Powder is capable of being used in large-scale repeatable channel measurement studies. In addition to being frequency-agile, the Powder platform has a large number of endpoints, at rooftop height, endpoint (human) height, and co-located with mobile shuttles. These can be reserved for use in a large channel measurement study, and can be repeatedly used to measure the same network in different weather / seasons, interference, and time-of-day conditions. Several studies have been performed and published by the Powder team related to RF activity in the Powder deployment area. Work on characterizing pairwise channel conditions (sounding) has also been conducted across platform resources. These studies highlight the power of Powder as a platform for monitoring and RF conditions in a real world, large scale setting.
Powder provides an out-of-the box experience for using GNU Radio and UHD toolchains to work with the software defined radios (SDRs) on the platform. Across the X310s on rooftops or B210s in mobile and fixed endpoints, profiles are available to get you up and running quickly. Tutorials on using UHD and GNU Radio tools for conducting path loss measurements help effectively orient you to both the Powder deployment, and the essential use of these tools.
Mobile measurements can be bootstrapped with ease, including responsive GUI environments exported over Powder's out-of-band control network (via commodity cellular). Getting started with mobile resources can be accomplished with just a few clicks.
Signal localization work typically requires accurate clock synchronization across multiple devices. Powder's White Rabbit clock synchronization network locks rooftop radios to a single, centralized, GPS-disciplined clock source, allowing for accurate Time Difference of Arrival (TDoA) techniques to be used.
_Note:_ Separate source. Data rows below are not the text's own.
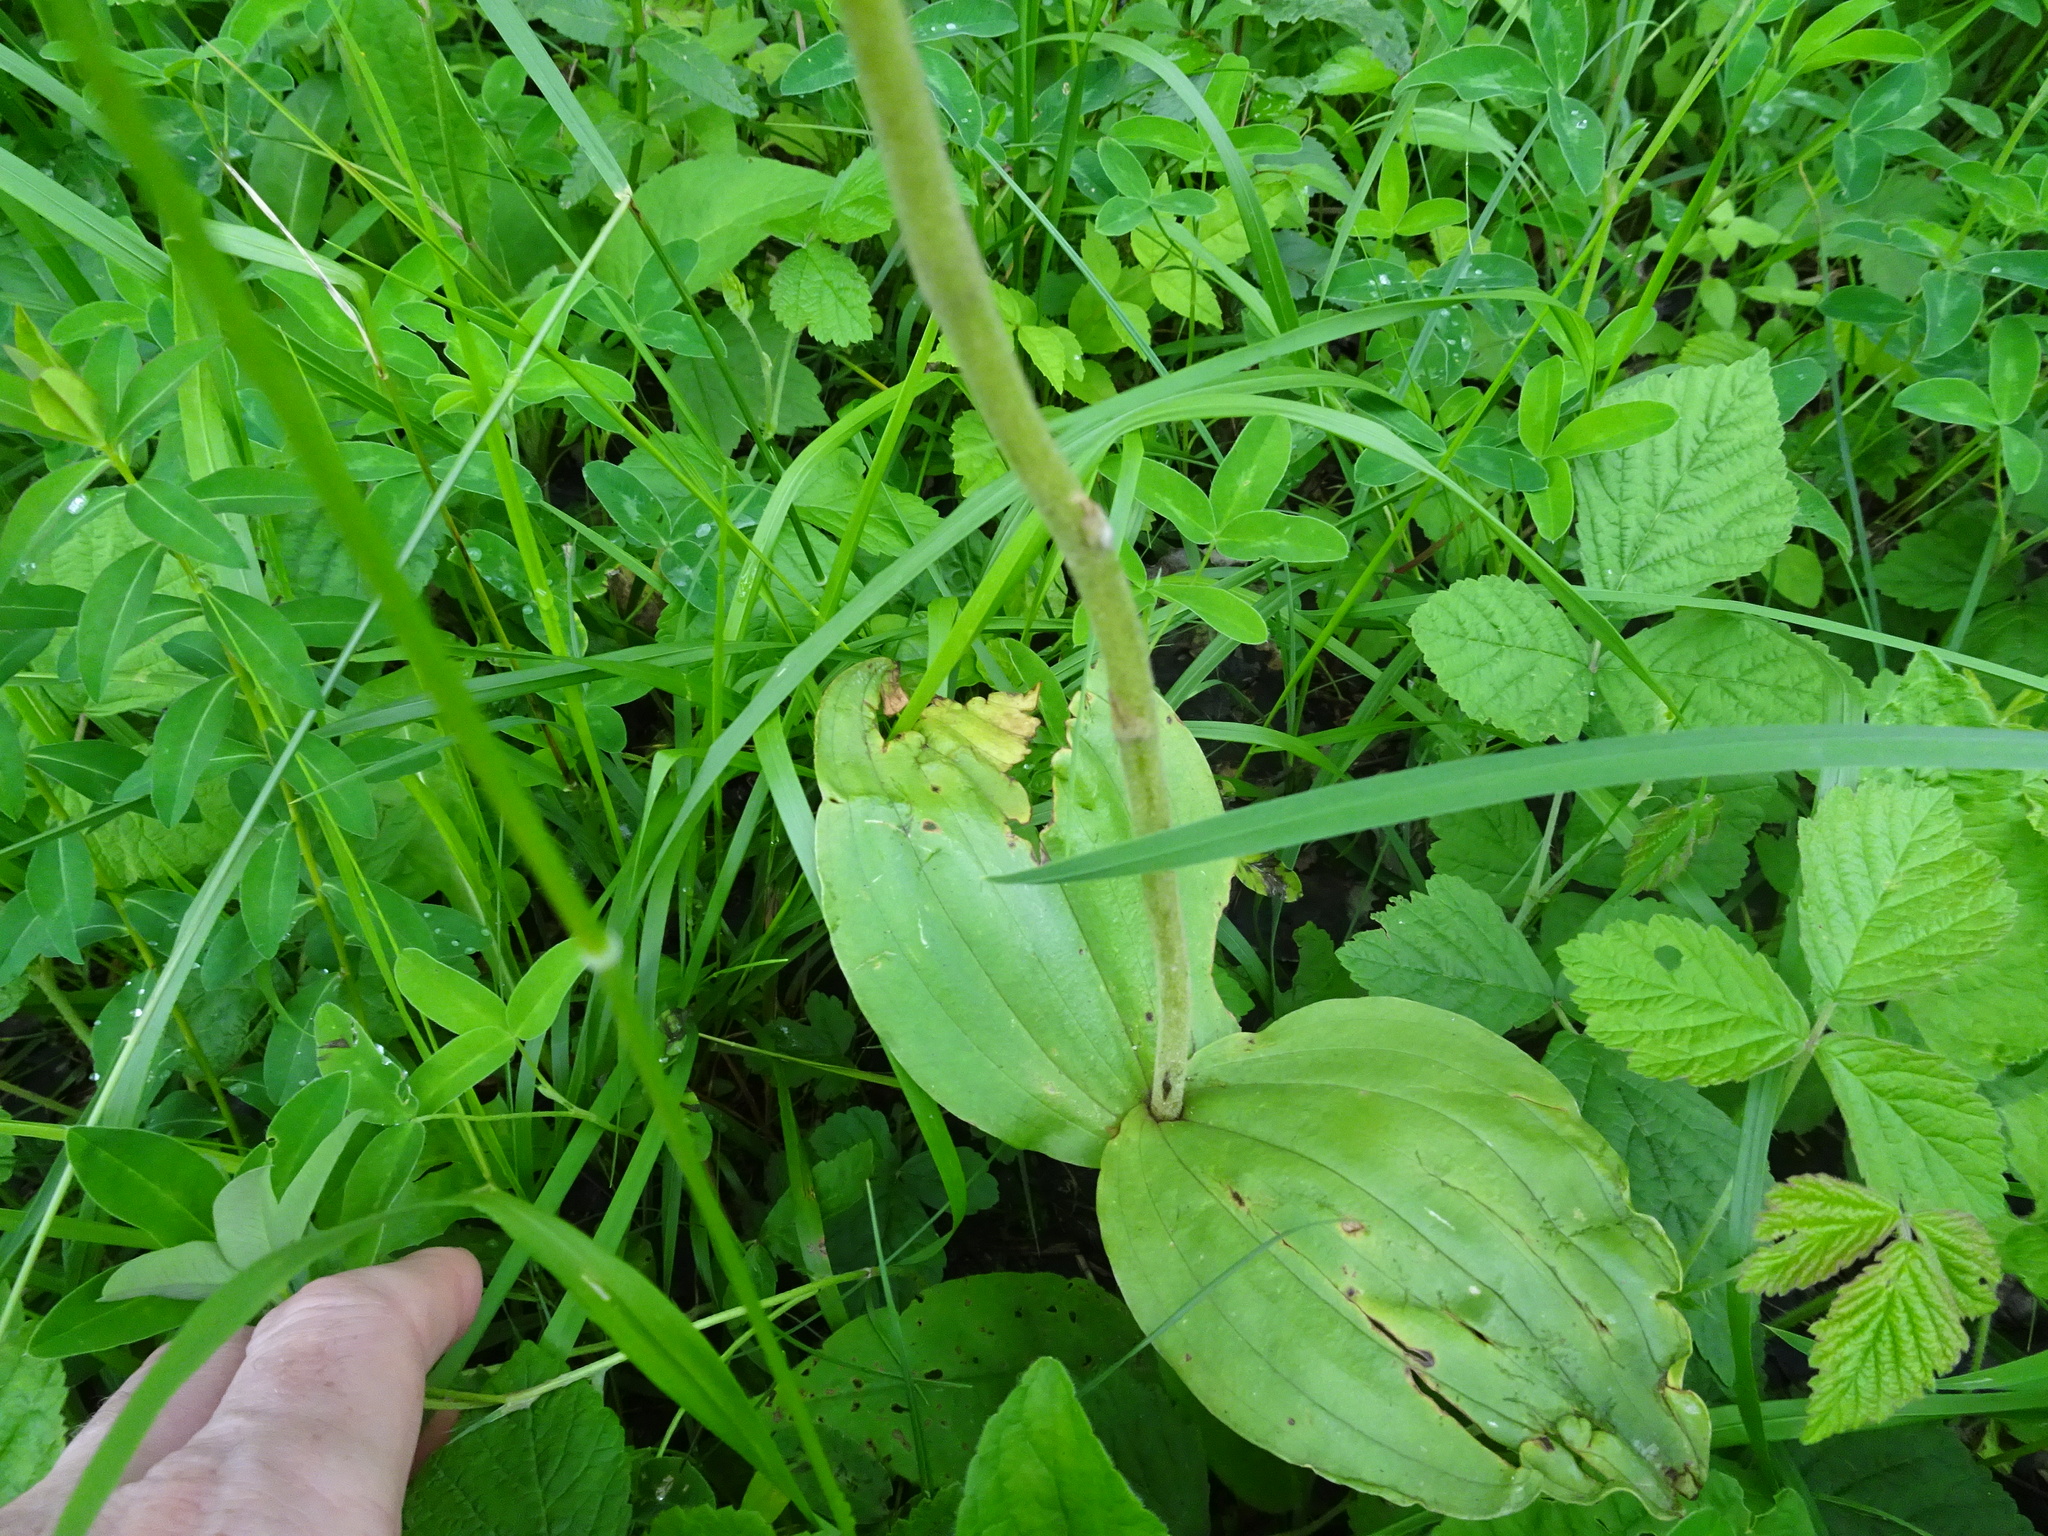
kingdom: Plantae
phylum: Tracheophyta
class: Liliopsida
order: Asparagales
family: Orchidaceae
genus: Neottia
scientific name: Neottia ovata
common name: Common twayblade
Work utilizing these facilities has been successfully conducted and the setup has been bundled for you to get started with.
Powder has bundled the Shout sounding and measurment framework for you to use across any frequency ranges supported by the platform. This tool allows for taking passive received signal measurements, or doing active, coordinated sounding runs which include transmitters and sequenced events.
The Powder team runs periodic, opportunistic power spectral density scans of the FR1 (10 MHz - 6 GHz) spectrum across all of our rooftop and fixed endpoint devices. These scans take advantage of radios that are not currently allocated by other active experiments. This data can be viewed interactively via the Powder web UI, and is also available for download as a (periodically updated) dataset.